Alors j’ai dis à ma soeur qu’on devait faire des trucs un peu plus terre à terre (en fait j’étais ruinée), et on a fait un trip dans une  petite ville voisine, en bus.

Nous étions dans un  mini-bus rempli d’indiens, je voulais discuter avec les gens pour faire genre comme dans le film « eat pray love », mais ils ne  comprenaient pas ce que je disais, et moi non plus d’ailleurs.

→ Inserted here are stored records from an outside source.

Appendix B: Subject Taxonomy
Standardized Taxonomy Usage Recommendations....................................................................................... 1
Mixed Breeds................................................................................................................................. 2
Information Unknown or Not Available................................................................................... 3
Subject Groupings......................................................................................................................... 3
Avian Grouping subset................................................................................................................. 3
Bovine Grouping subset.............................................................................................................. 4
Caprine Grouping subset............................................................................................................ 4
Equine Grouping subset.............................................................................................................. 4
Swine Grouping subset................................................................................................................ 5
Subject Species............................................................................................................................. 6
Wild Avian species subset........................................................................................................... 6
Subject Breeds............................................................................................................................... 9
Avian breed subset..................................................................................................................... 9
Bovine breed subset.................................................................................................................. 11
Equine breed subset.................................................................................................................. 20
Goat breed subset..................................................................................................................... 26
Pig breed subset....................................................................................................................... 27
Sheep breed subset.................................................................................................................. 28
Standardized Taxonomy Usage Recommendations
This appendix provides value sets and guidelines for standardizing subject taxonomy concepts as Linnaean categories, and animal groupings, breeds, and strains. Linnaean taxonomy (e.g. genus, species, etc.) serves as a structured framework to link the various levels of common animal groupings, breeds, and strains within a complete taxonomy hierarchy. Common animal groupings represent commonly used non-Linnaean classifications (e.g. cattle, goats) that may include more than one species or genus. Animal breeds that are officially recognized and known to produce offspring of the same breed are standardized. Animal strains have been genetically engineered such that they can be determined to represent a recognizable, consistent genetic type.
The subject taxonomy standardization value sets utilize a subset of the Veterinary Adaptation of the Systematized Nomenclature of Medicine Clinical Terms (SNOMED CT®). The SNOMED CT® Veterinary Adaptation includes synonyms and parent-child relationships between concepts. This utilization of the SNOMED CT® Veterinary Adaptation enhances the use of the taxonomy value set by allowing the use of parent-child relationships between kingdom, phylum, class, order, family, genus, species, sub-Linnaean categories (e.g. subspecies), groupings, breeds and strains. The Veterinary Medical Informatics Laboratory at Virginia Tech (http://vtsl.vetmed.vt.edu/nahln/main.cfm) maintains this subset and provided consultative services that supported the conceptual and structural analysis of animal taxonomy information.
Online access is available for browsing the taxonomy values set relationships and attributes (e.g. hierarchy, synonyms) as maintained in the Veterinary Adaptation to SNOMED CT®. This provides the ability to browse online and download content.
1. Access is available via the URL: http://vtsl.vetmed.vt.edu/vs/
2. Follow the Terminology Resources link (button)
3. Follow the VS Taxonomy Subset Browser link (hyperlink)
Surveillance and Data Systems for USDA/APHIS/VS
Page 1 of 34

Au milieu de la route, à l’heure de l’adhan ( appel à la prière), le chauffeur du bus s’arrêtait, prenait son tapis de prière et courait vers le sable pour prier. D’autres hommes le rejoignaient vite.

Je les regardais, ça me faisait drôle.

Ils n’avaient pas fait leurs ablutions, ils étaient plutôt sales, mais leur seul souci était de prier à l’heure convenue, alors qu’il me semble qu’il est tout à fait naturel de reporter sa prière.

J’ai pensé que notre religion ce n’était pas ça.

Pendant qu’ils priaient, des gars sont descendus du bus, et sont allés pisser. En face d’eux.

 

Je me suis souvenue qu’un jour, plus jeune, ma mère m’a interdit de passer devant elle quand elle faisait sa prière.

 

Le soir, en arrivant, on a décidé de faire la tournée des bars pour s’amuser, on a cherché comment on disait ça en anglais. Mais ça, c’est une autre histoire.

 

Je rentre bientôt ( enfin dans un mois) .

( J’ai pris un long congé maladie. Une pneumonie c’est plausible pour justifier deux mois d’absence?).

 

 

 

 

Mamzelle Namous

 

 

 

*Ingrédient servant à la préparation d’un plat traditionnel, ne m’en demandez pas plus.